Exercise objective:
The answer should match the entries below word for word, minus their pictures.

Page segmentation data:

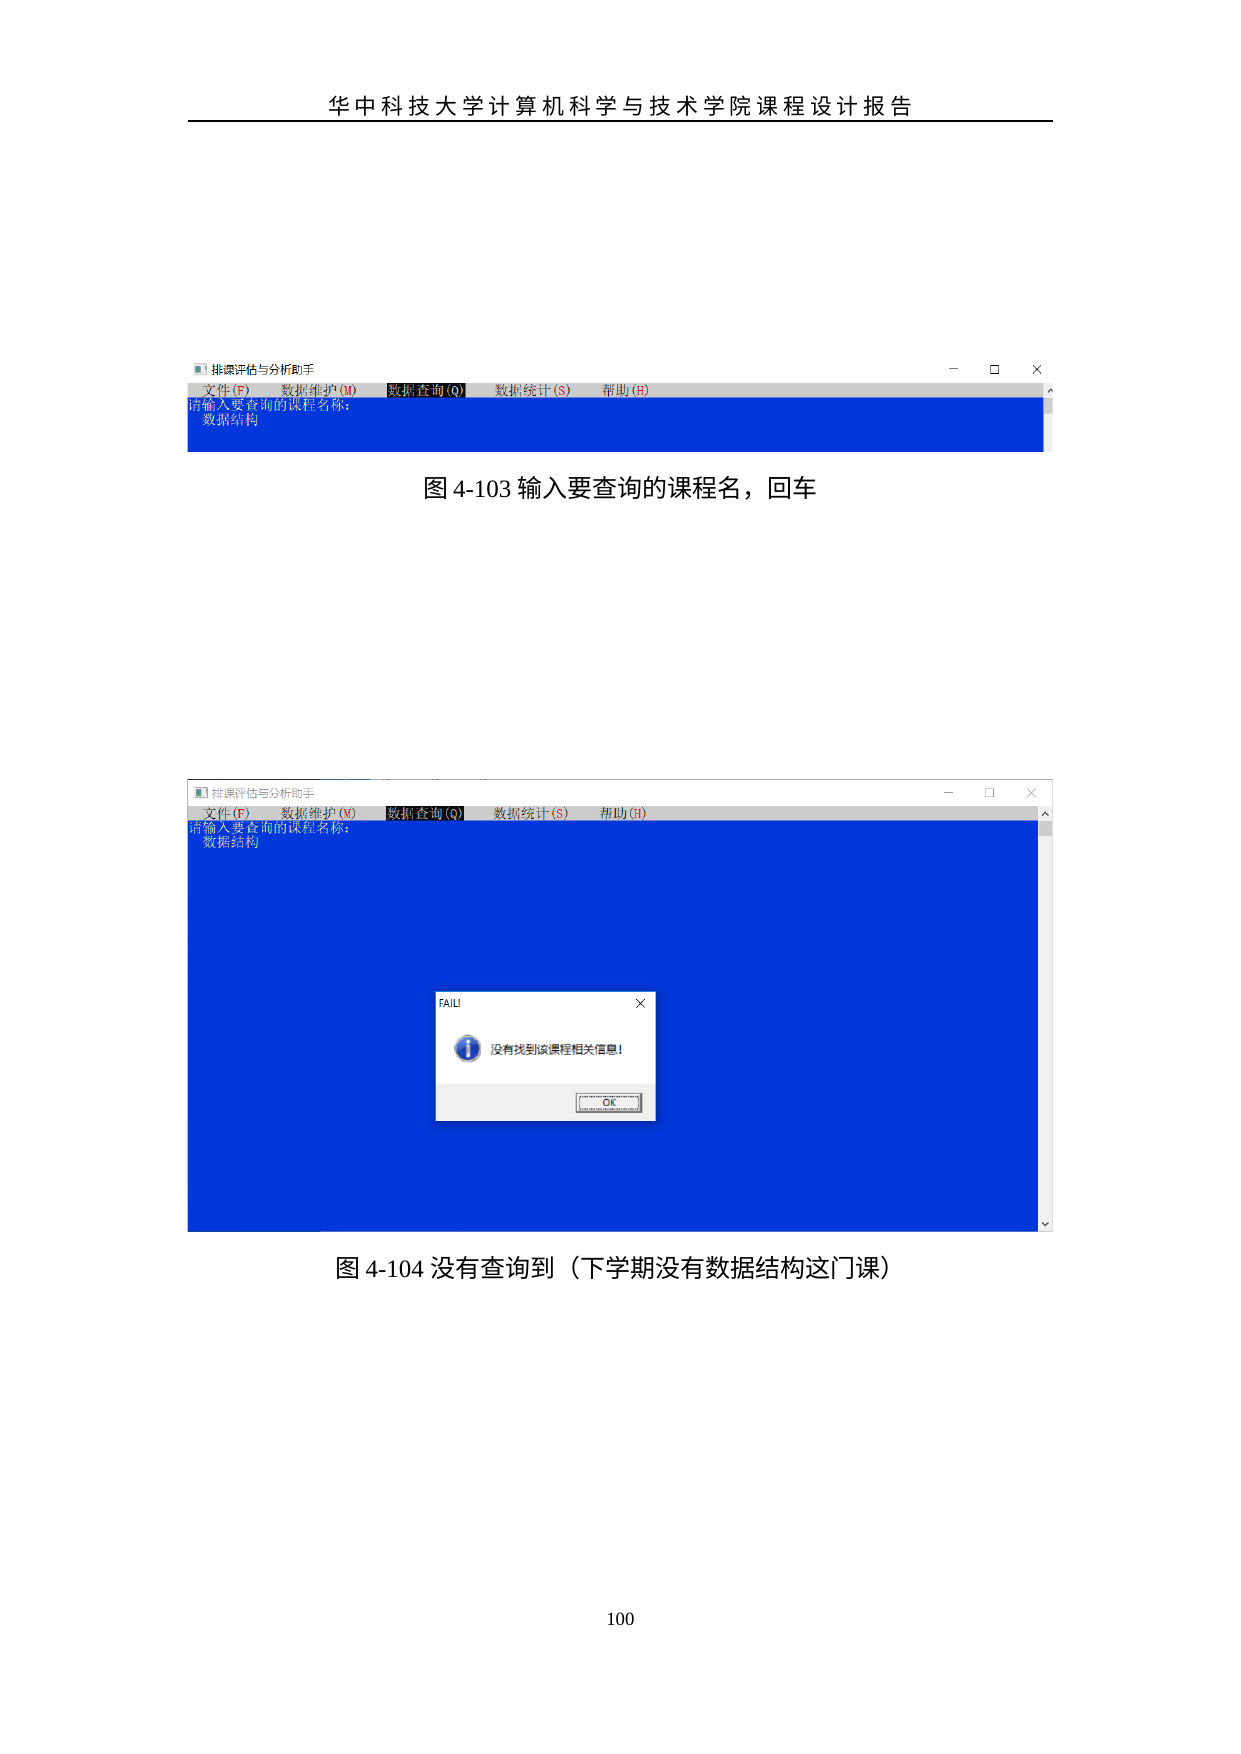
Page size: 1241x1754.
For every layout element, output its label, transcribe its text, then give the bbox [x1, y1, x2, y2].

text 图4-104 没有查询到（下学期没有数据结构这门课） [187, 1234, 1053, 1299]
picture [187, 357, 1053, 452]
picture [187, 779, 1053, 1232]
text 图4-103 输入要查询的课程名，回车 [187, 454, 1053, 519]
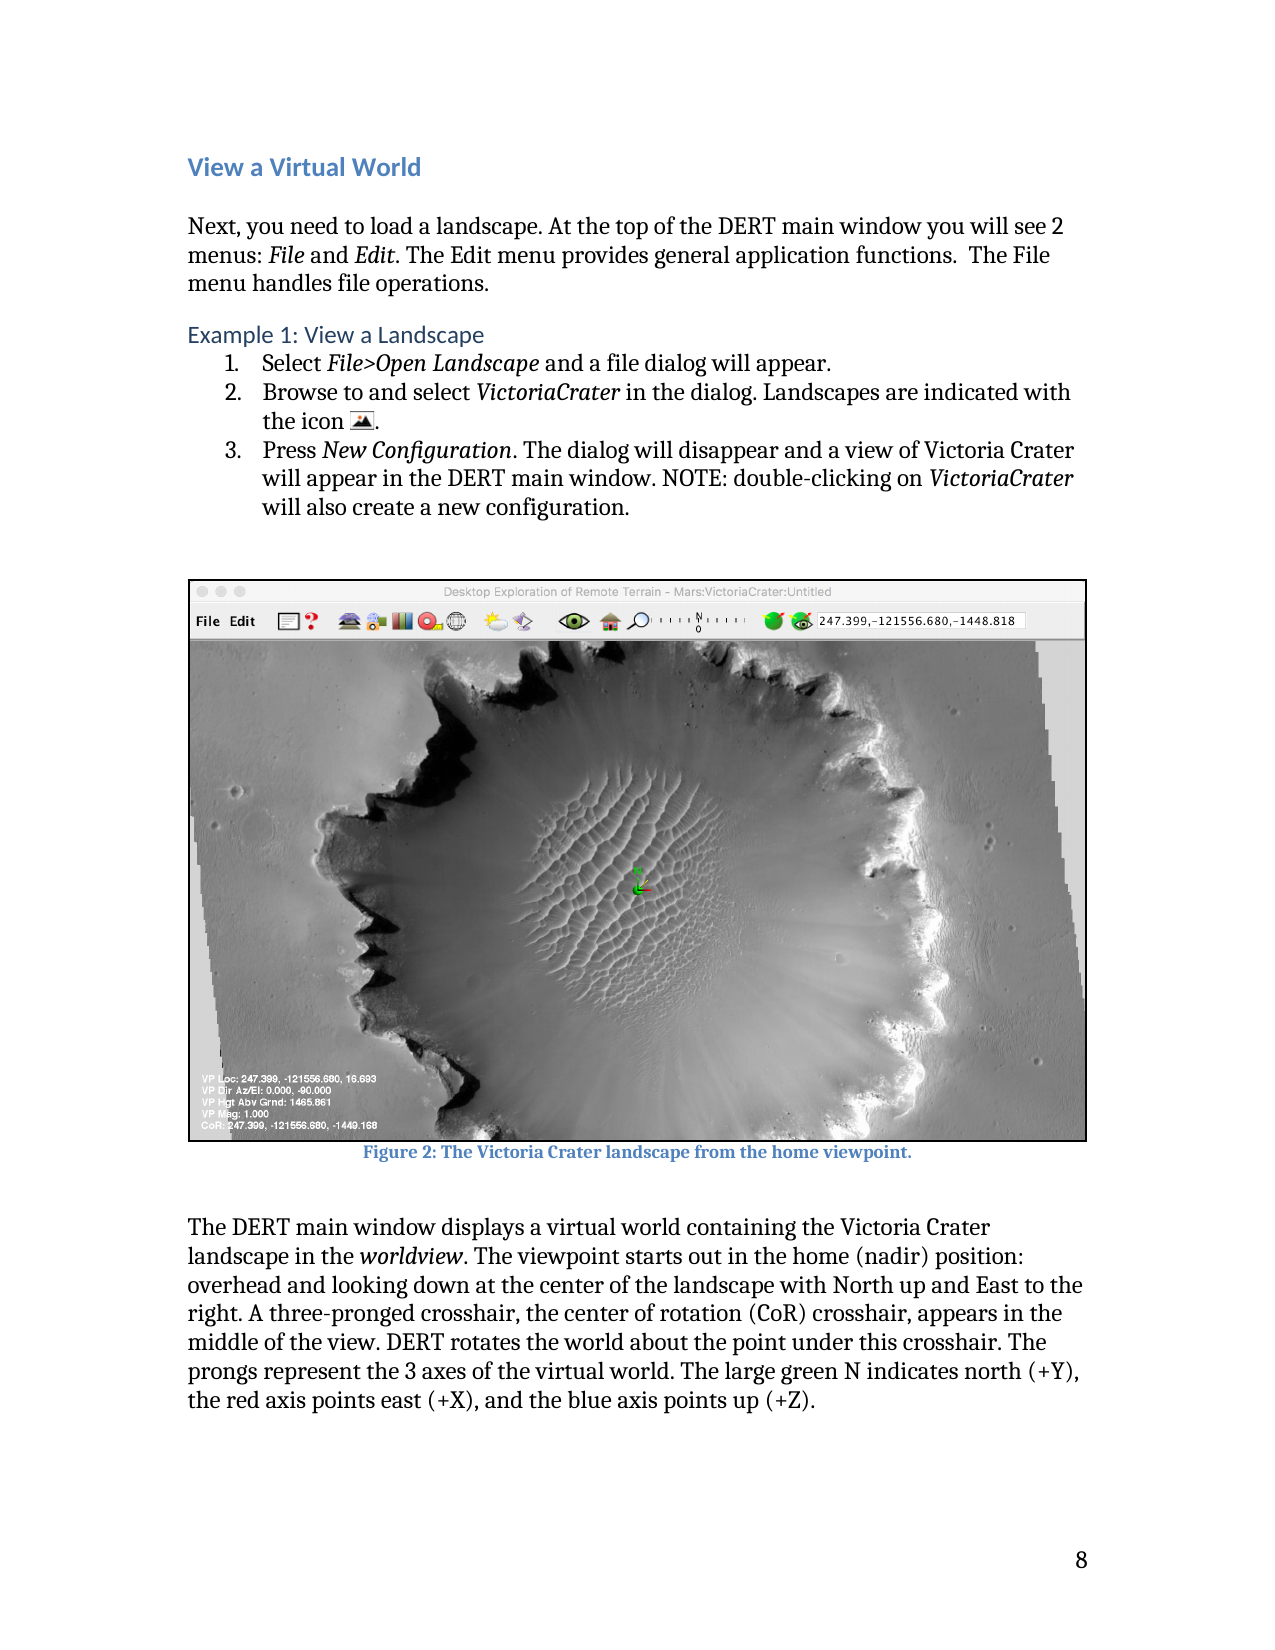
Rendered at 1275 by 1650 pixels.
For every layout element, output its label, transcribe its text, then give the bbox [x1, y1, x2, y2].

text Next, you need to load a landscape. At the top of the DERT main window you will see 2 menus: File and Edit. The Edit menu provides general application functions. The File menu handles file operations. [187, 212, 1087, 298]
text Figure 2: The Victoria Crater landscape from the home viewpoint. [187, 1142, 1087, 1163]
text The DERT main window displays a virtual world containing the Victoria Crater landscape in the worldview. The viewpoint starts out in the home (nadir) position: overhead and looking down at the center of the landscape with North up and East to the right. A three-pronged crosshair, the center of rotation (CoR) crosshair, appears in the middle of the view. DERT rotates the world about the point under this crosshair. The prongs represent the 3 axes of the virtual world. The large green N indicates north (+Y), the red axis points east (+X), and the blue axis points up (+Z). [187, 1213, 1087, 1414]
list Press New Configuration. The dialog will disappear and a view of Victoria Crater will appear in the DERT main window. NOTE: double-clicking on VictoriaCrater will also create a new configuration. [225, 436, 1087, 522]
list Browse to and select VictoriaCrater in the dialog. Landscapes are indicated with the icon . [225, 378, 1087, 436]
picture [190, 581, 1085, 1140]
picture [350, 411, 375, 430]
list Select File>Open Landscape and a file dialog will appear. [225, 349, 1087, 378]
subtitle Example 1: View a Landscape [187, 319, 1087, 349]
subtitle View a Virtual World [187, 150, 1087, 183]
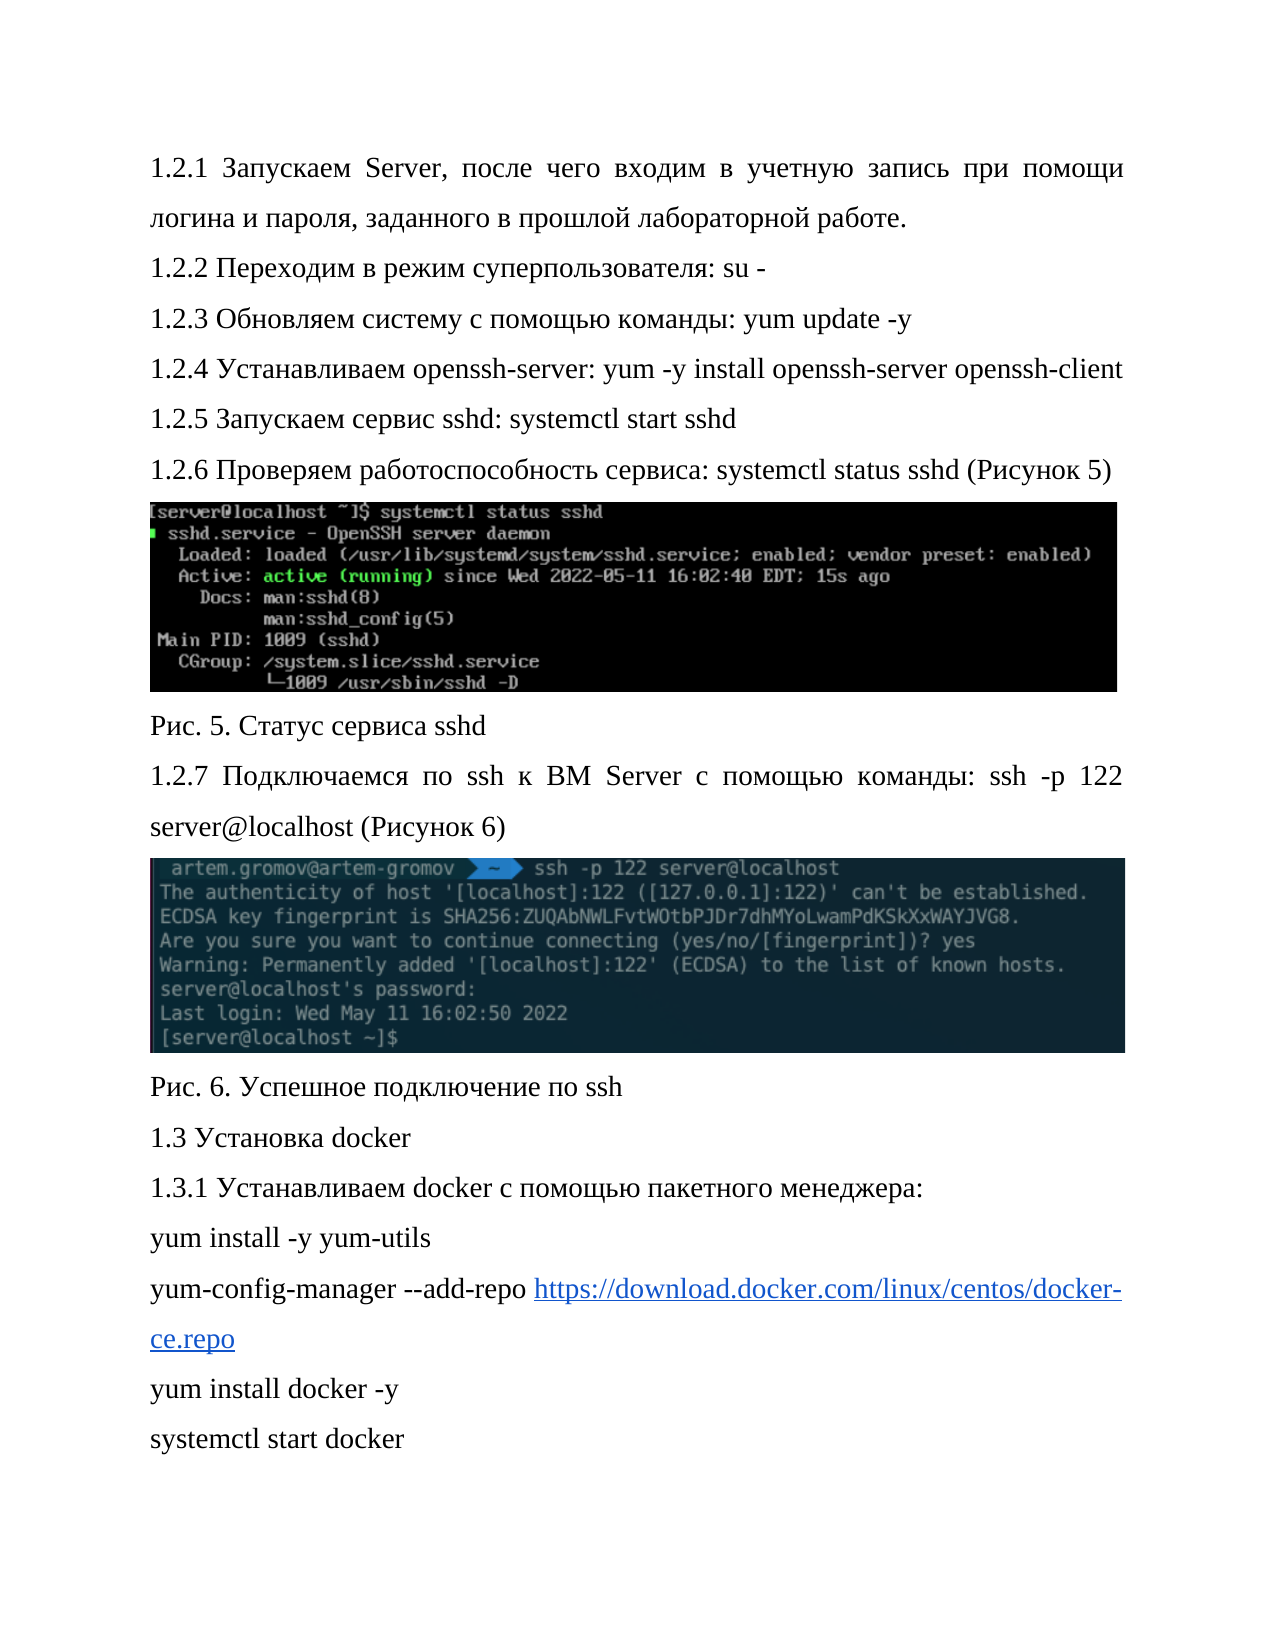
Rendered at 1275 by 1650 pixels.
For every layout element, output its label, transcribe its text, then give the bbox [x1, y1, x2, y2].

text 1.3 Установка docker [150, 1120, 1125, 1153]
text 1.2.6 Проверяем работоспособность сервиса: systemctl status sshd (Рисунок 5) [150, 452, 1125, 485]
text 1.2.7 Подключаемся по ssh к ВМ Server с помощью команды: ssh -p 122 server@localhost (Рисунок 6) [150, 758, 1125, 842]
text yum install docker -y [150, 1371, 1125, 1405]
text 1.3.1 Устанавливаем docker с помощью пакетного менеджера: [150, 1170, 1125, 1204]
text 1.2.5 Запускаем сервис sshd: systemctl start sshd [150, 402, 1125, 435]
text 1.2.1 Запускаем Server, после чего входим в учетную запись при помощи логина и пароля, заданного в прошлой лабораторной работе. [150, 150, 1125, 234]
text Рис. 6. Успешное подключение по ssh [150, 1069, 1125, 1103]
text 1.2.3 Обновляем систему с помощью команды: yum update -y [150, 301, 1125, 334]
picture [150, 502, 1118, 692]
text yum-config-manager --add-repo https://download.docker.com/linux/centos/docker-ce.repo [150, 1271, 1125, 1354]
picture [150, 858, 1125, 1053]
text yum install -y yum-utils [150, 1220, 1125, 1254]
text 1.2.4 Устанавливаем openssh-server: yum -y install openssh-server openssh-client [150, 351, 1125, 385]
text Рис. 5. Статус сервиса sshd [150, 708, 1125, 742]
text 1.2.2 Переходим в режим суперпользователя: su - [150, 251, 1125, 284]
text systemctl start docker [150, 1422, 1125, 1455]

Task response:
Page size: 1241x1754.
For every layout element, output its label, transcribe its text, then give the bbox [x1, y1, x2, y2].

text 图4-104 没有查询到（下学期没有数据结构这门课） [187, 1234, 1053, 1299]
picture [187, 357, 1053, 452]
picture [187, 779, 1053, 1232]
text 图4-103 输入要查询的课程名，回车 [187, 454, 1053, 519]
Rendered at 1275 by 1650 pixels.
For every layout element, output its label, transcribe its text, then give the bbox [x1, y1, x2, y2].

text Next, you need to load a landscape. At the top of the DERT main window you will see 2 menus: File and Edit. The Edit menu provides general application functions. The File menu handles file operations. [187, 212, 1087, 298]
text Figure 2: The Victoria Crater landscape from the home viewpoint. [187, 1142, 1087, 1163]
text The DERT main window displays a virtual world containing the Victoria Crater landscape in the worldview. The viewpoint starts out in the home (nadir) position: overhead and looking down at the center of the landscape with North up and East to the right. A three-pronged crosshair, the center of rotation (CoR) crosshair, appears in the middle of the view. DERT rotates the world about the point under this crosshair. The prongs represent the 3 axes of the virtual world. The large green N indicates north (+Y), the red axis points east (+X), and the blue axis points up (+Z). [187, 1213, 1087, 1414]
list Press New Configuration. The dialog will disappear and a view of Victoria Crater will appear in the DERT main window. NOTE: double-clicking on VictoriaCrater will also create a new configuration. [225, 436, 1087, 522]
list Browse to and select VictoriaCrater in the dialog. Landscapes are indicated with the icon . [225, 378, 1087, 436]
picture [190, 581, 1085, 1140]
picture [350, 411, 375, 430]
list Select File>Open Landscape and a file dialog will appear. [225, 349, 1087, 378]
subtitle Example 1: View a Landscape [187, 319, 1087, 349]
subtitle View a Virtual World [187, 150, 1087, 183]
Rendered at 1275 by 1650 pixels.
For every layout element, output its label, transcribe its text, then give the bbox [x1, y1, x2, y2].

text 1.3 Установка docker [150, 1120, 1125, 1153]
text 1.2.6 Проверяем работоспособность сервиса: systemctl status sshd (Рисунок 5) [150, 452, 1125, 485]
text 1.2.7 Подключаемся по ssh к ВМ Server с помощью команды: ssh -p 122 server@localhost (Рисунок 6) [150, 758, 1125, 842]
text yum install docker -y [150, 1371, 1125, 1405]
text 1.3.1 Устанавливаем docker с помощью пакетного менеджера: [150, 1170, 1125, 1204]
text 1.2.5 Запускаем сервис sshd: systemctl start sshd [150, 402, 1125, 435]
text 1.2.1 Запускаем Server, после чего входим в учетную запись при помощи логина и пароля, заданного в прошлой лабораторной работе. [150, 150, 1125, 234]
text Рис. 6. Успешное подключение по ssh [150, 1069, 1125, 1103]
text 1.2.3 Обновляем систему с помощью команды: yum update -y [150, 301, 1125, 334]
picture [150, 502, 1118, 692]
text yum-config-manager --add-repo https://download.docker.com/linux/centos/docker-ce.repo [150, 1271, 1125, 1354]
picture [150, 858, 1125, 1053]
text yum install -y yum-utils [150, 1220, 1125, 1254]
text 1.2.4 Устанавливаем openssh-server: yum -y install openssh-server openssh-client [150, 351, 1125, 385]
text Рис. 5. Статус сервиса sshd [150, 708, 1125, 742]
text 1.2.2 Переходим в режим суперпользователя: su - [150, 251, 1125, 284]
text systemctl start docker [150, 1422, 1125, 1455]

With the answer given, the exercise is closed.